→ About this exercise:
Each line of the records must appear in your answer exactly, with no pictures.

→ Records supplied:
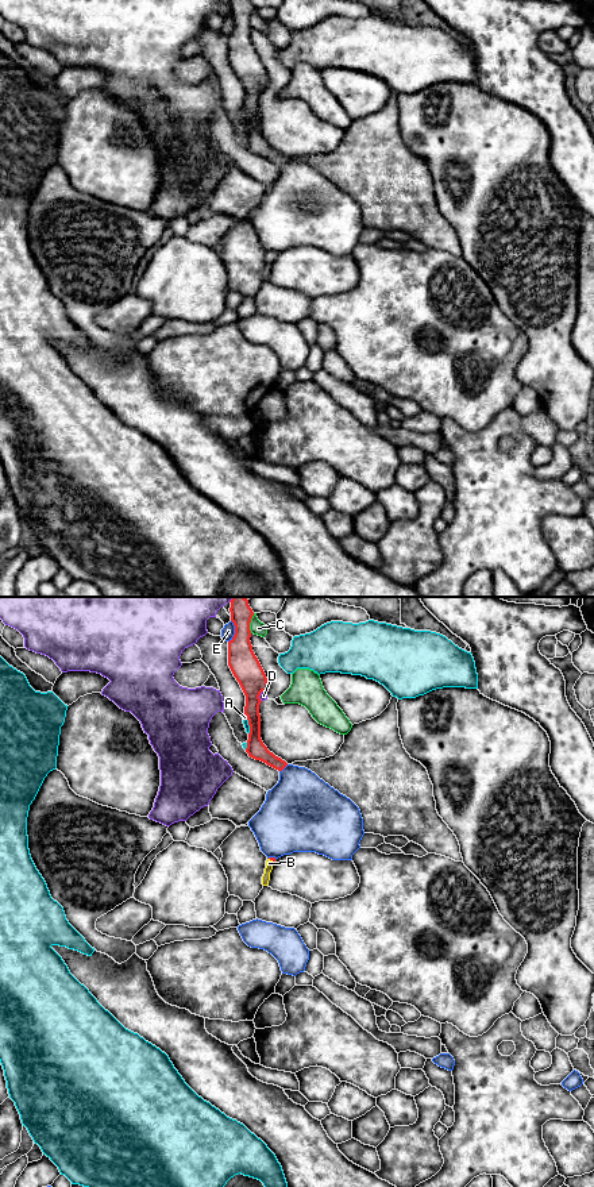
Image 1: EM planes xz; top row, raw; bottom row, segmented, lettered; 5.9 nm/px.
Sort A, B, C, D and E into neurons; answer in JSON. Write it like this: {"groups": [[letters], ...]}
{"groups": [["A"], ["B"], ["C"], ["D"], ["E"]]}

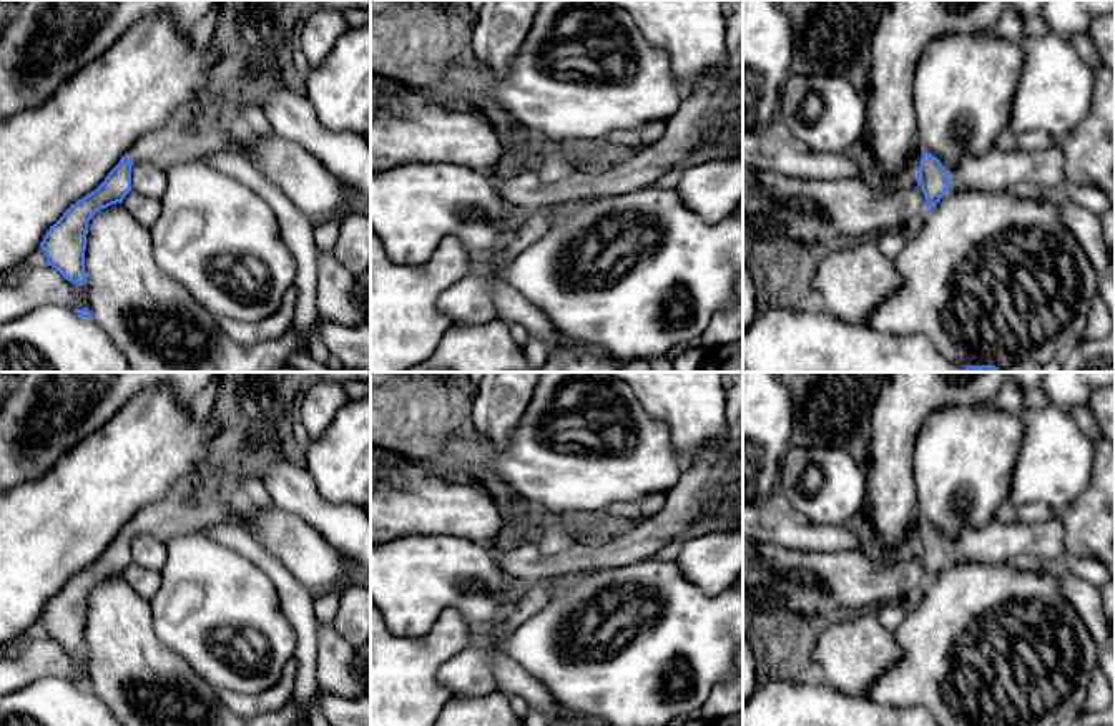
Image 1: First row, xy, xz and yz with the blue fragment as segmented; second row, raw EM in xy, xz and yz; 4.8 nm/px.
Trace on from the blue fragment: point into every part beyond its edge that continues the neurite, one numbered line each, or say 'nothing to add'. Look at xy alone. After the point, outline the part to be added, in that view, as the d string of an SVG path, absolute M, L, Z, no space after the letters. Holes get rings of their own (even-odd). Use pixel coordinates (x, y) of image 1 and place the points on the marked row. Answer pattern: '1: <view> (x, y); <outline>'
1: xy (178, 142); M176 121L145 133L125 156L133 163L148 161L166 169L179 161L201 159L228 150L239 155L248 151L246 145L224 126L209 125L206 131L201 131L189 123Z

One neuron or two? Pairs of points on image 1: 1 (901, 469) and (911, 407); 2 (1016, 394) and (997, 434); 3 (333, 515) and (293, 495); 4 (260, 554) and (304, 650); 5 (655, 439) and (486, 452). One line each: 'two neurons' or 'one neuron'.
1: one neuron
2: two neurons
3: one neuron
4: one neuron
5: one neuron

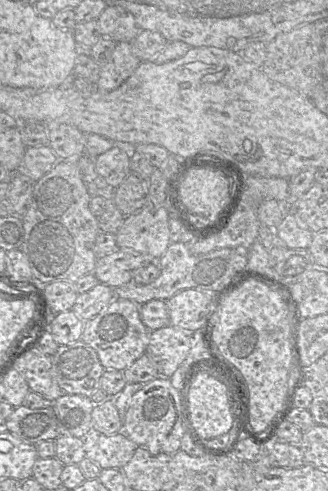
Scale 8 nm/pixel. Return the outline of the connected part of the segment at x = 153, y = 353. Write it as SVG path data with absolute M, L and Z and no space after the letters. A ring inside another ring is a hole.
M171 324L150 331L146 354L158 376L170 378L187 357L191 348L191 333Z

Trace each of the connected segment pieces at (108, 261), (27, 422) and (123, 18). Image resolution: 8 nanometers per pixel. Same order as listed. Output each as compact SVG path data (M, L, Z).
M117 248L115 251L103 257L97 258L93 274L100 283L103 283L111 288L118 288L121 285L130 282L135 275L135 271L150 261L157 260L151 260L149 257L142 255L141 253L135 253L134 251L127 251Z
M53 403L43 408L29 408L25 405L15 407L8 431L25 442L37 445L44 440L56 440L59 436L59 422Z
M107 6L97 20L102 37L115 42L131 43L141 30L134 16L118 6Z

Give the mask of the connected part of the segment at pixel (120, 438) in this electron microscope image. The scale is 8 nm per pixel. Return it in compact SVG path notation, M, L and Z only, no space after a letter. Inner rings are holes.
M93 428L84 436L85 456L101 469L122 468L132 458L137 445L123 432L105 435Z

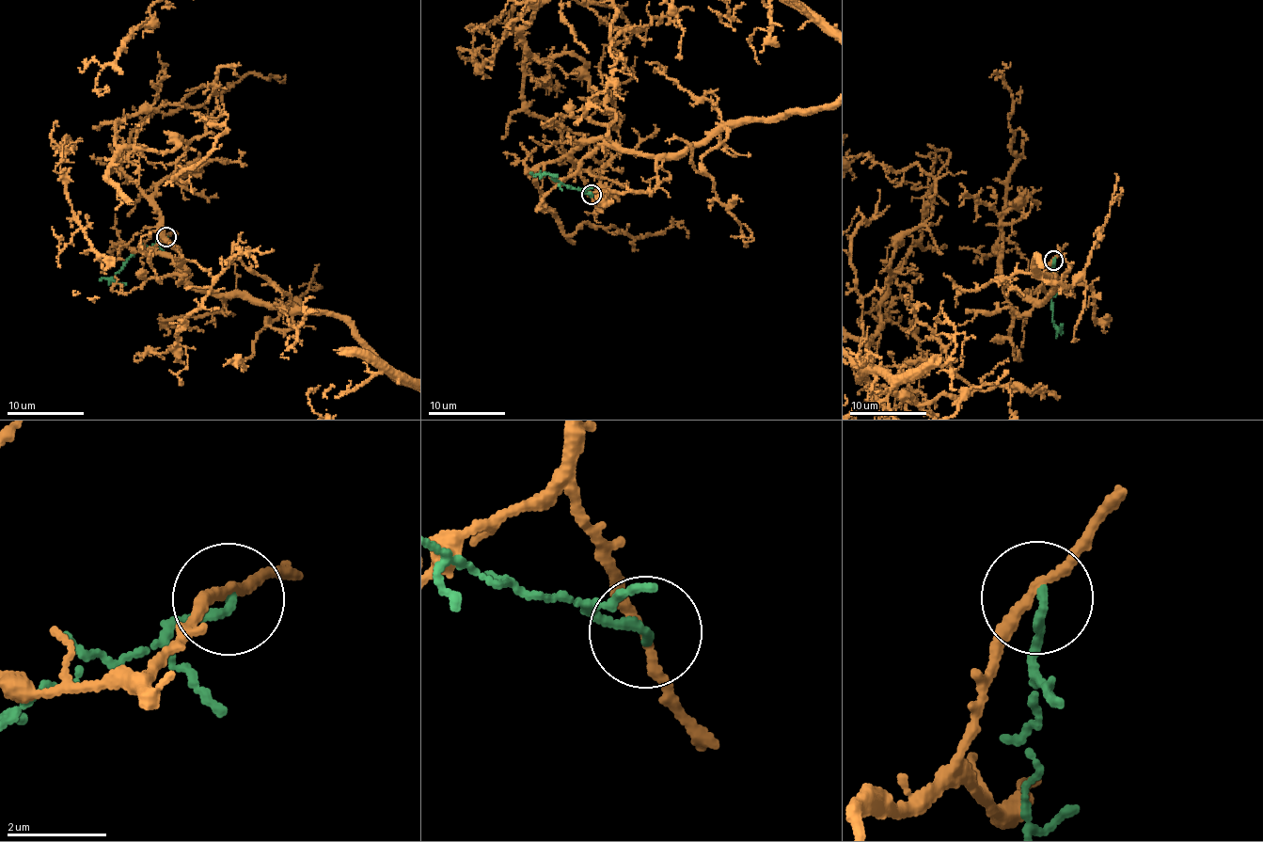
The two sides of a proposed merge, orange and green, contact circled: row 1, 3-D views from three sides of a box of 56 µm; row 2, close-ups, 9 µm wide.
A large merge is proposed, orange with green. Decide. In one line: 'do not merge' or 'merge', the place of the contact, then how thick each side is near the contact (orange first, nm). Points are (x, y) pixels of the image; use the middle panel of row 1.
do not merge; at (591, 194); 200 nm thick on the orange side, 180 nm on the other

→ Result of the exercise:
Image 1: EM planes xz; top row, raw; bottom row, segmented, lettered; 5.9 nm/px.
Sort A, B, C, D and E into neurons; answer in JSON. Write it like this: {"groups": [[letters], ...]}
{"groups": [["A"], ["B"], ["C"], ["D"], ["E"]]}

Image 1: First row, xy, xz and yz with the blue fragment as segmented; second row, raw EM in xy, xz and yz; 4.8 nm/px.
Trace on from the blue fragment: point into every part beyond its edge that continues the neurite, one numbered line each, or say 'nothing to add'. Look at xy alone. After the point, outline the part to be added, in that view, as the d string of an SVG path, absolute M, L, Z, no space after the letters. Holes get rings of their own (even-odd). Use pixel coordinates (x, y) of image 1 and place the points on the marked row. Answer pattern: '1: <view> (x, y); <outline>'
1: xy (178, 142); M176 121L145 133L125 156L133 163L148 161L166 169L179 161L201 159L228 150L239 155L248 151L246 145L224 126L209 125L206 131L201 131L189 123Z

One neuron or two? Pairs of points on image 1: 1 (901, 469) and (911, 407); 2 (1016, 394) and (997, 434); 3 (333, 515) and (293, 495); 4 (260, 554) and (304, 650); 5 (655, 439) and (486, 452). One line each: 'two neurons' or 'one neuron'.
1: one neuron
2: two neurons
3: one neuron
4: one neuron
5: one neuron

Scale 8 nm/pixel. Return the outline of the connected part of the segment at x = 153, y = 353. Write it as SVG path data with absolute M, L and Z and no space after the letters. A ring inside another ring is a hole.
M171 324L150 331L146 354L158 376L170 378L187 357L191 348L191 333Z

Trace each of the connected segment pieces at (108, 261), (27, 422) and (123, 18). Image resolution: 8 nanometers per pixel. Same order as listed. Output each as compact SVG path data (M, L, Z).
M117 248L115 251L103 257L97 258L93 274L100 283L103 283L111 288L118 288L121 285L130 282L135 275L135 271L150 261L157 260L151 260L149 257L142 255L141 253L135 253L134 251L127 251Z
M53 403L43 408L29 408L25 405L15 407L8 431L25 442L37 445L44 440L56 440L59 436L59 422Z
M107 6L97 20L102 37L115 42L131 43L141 30L134 16L118 6Z

Give the mask of the connected part of the segment at pixel (120, 438) in this electron microscope image. The scale is 8 nm per pixel. Return it in compact SVG path notation, M, L and Z only, no space after a letter. Inner rings are holes.
M93 428L84 436L85 456L101 469L122 468L132 458L137 445L123 432L105 435Z

The two sides of a proposed merge, orange and green, contact circled: row 1, 3-D views from three sides of a box of 56 µm; row 2, close-ups, 9 µm wide.
A large merge is proposed, orange with green. Decide. In one line: 'do not merge' or 'merge', the place of the contact, then how thick each side is near the contact (orange first, nm). Points are (x, y) pixels of the image; use the middle panel of row 1.
do not merge; at (591, 194); 200 nm thick on the orange side, 180 nm on the other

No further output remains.